Solo dopo il XIII secolo, con l’affermarsi di una religiosità più patetica, la madre cominciò ad accorgersi del suo piccolo: a guardarlo, sostenerlo e abbracciarlo, nella Cappella degli Scrovegni (affrescata da Giotto tra 1303 e 1305) con commovente delicatezza. Anche Giuseppe si sciolse, rivolgendosi e accostandosi al bambino e a Maria con fare talvolta premuroso. Nel XIV secolo si avviò invece una più significativa revisione iconografica poiché, letta oramai realisticamente, la normalità del parto pareva sminuire la divinità del neonato. La Vergine stessa, apparendo a santa Brigida di Svezia (grande mistica ma anche madre di otto figli) ne rievocò le circostanze. Non aveva sofferto, raccontò, ma si era inginocchiata in preghiera: il figlio era uscito in un baleno, comparendo a terra splendido di luce. Privo «di ogni macchia o immondizia», non necessitò del bagnetto. Dopo averlo adorato, la madre lo prese in braccio, gli staccò il cordone ombelicale (ma senza che uscisse liquido o sangue), lo fasciò e coccolò. Rientrato (essendosi assentato per non assistere al parto) anche Giuseppe si inginocchiò e lo adorò.

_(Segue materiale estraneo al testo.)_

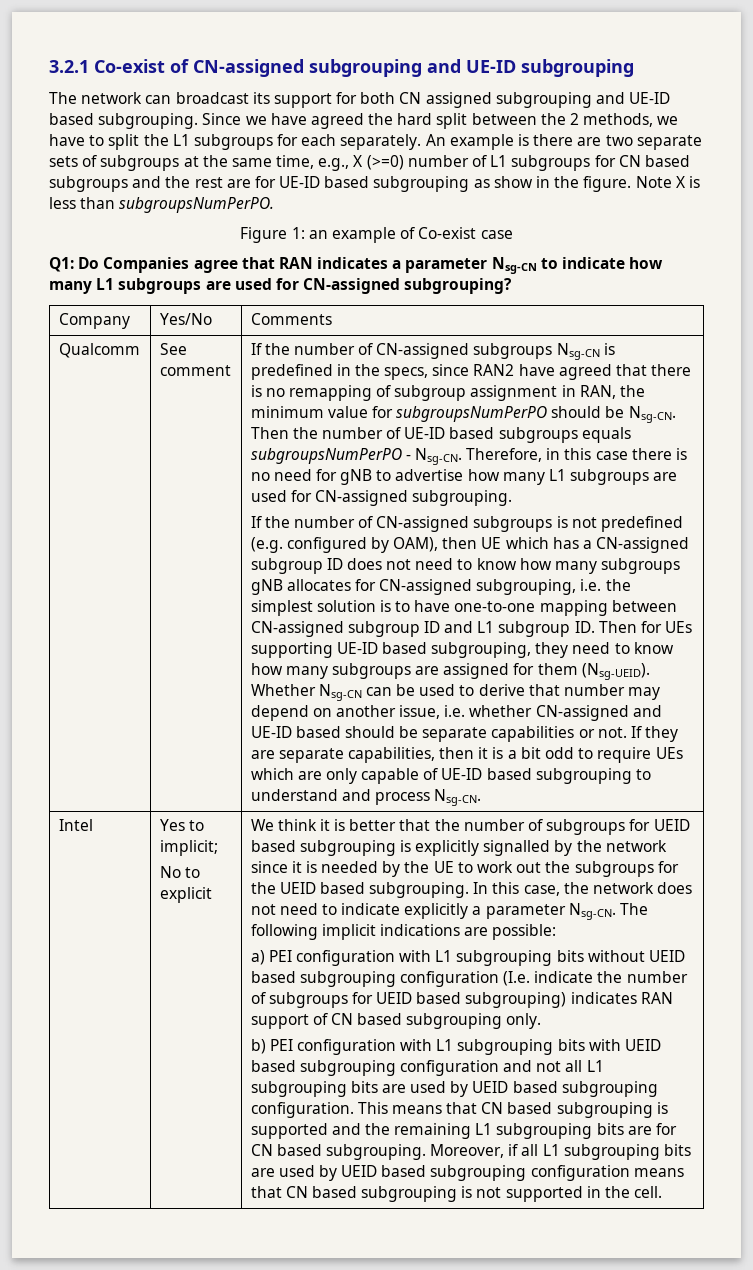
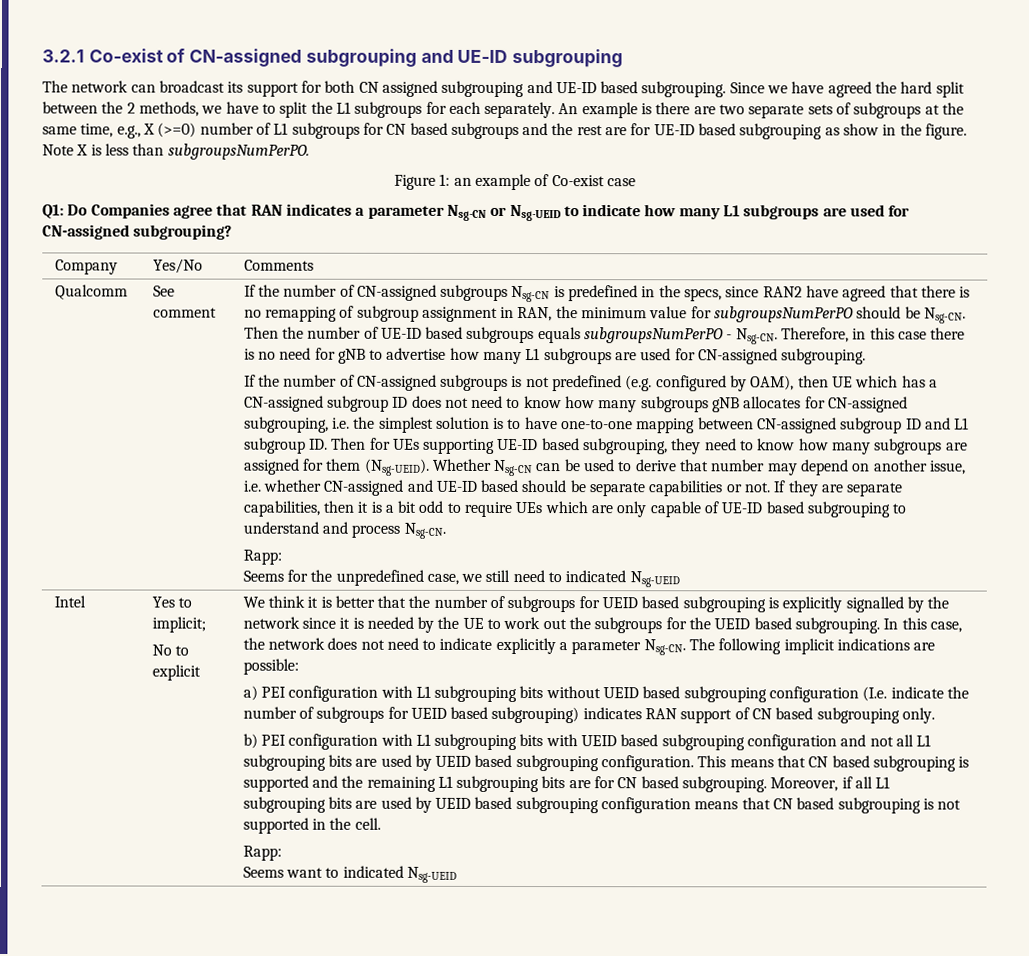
(537, 265) none -> [490,204,562,222] or Nsg-UEID
(482, 797) none -> [242,549,282,565] [242,569,680,588] // Rapp: // Seems for the unpredefined case, we still need to indicated Nsg-UEID
(663, 1192) none -> [242,845,282,861] [242,865,457,883] // Rapp: // Seems want to indicated Nsg-UEID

Curiosamente, e con la concretezza che gli derivava dall’esperienza, santa Brigida aggiunse che il ventre di Maria si ritrasse istantaneamente, tanto che il suo corpo ritornò «mirabilmente bello». L’iconografia della Natività accolse questo ed altri racconti mostrando la Vergine per nulla affaticata in adorazione del figlio ancor nudo e posto in terra: talora sopra un panno o su un lembo del suo manto, spesso entro una culla di luce. Giuseppe rimase talora in disparte e assopito, come nella predella dell’Adorazione dei magi di Gentile da Fabriano (1423) presso gli Uffizi di Firenze, dove una delle due levatrici (inutilmente convocate) si è invece accorta dello straordinario prodigio di quel bambino che illumina la notte. Anche nella tavola (1480 ca.) di Piero della Francesca alla National Gallery di Londra Giuseppe è scostato e assorto, mentre un canto di (concretissimi) angeli accompagna Maria che adora il suo bambino. Nella Natività di Defendente Ferrari (1510) al Museo Civico d’Arte Antica di Torino Giuseppe rientra nella capanna e, recando un lume, fa strada alla levatrice. La dolcissima Maria ignora entrambi e, inginocchiata, ammira il suo bambino dagli occhi vispi.

Nel pannello centrale del trittico Portinari, realizzato intorno al 1478 da Hugo Van der Goes e conservato agli Uffizi, Giuseppe si aggiunge all’adorazione che già coinvolge, oltre alla madre, angeli, pastori e (affacciati dai pannelli laterali) i committenti. Con transizione spazio-temporale, in altri esempi sopraggiungono alcuni santi, che adorando quel bambino meditano e ci invitano a meditare. Nei presepi giungono uomini e donne ordinari insieme ai ricchissimi magi: in quelli napoletani una variegata umanità, compresi i vip contemporanei. Entro e fuori dalla finzione scenica, non tutti si inginocchieranno con sincerità.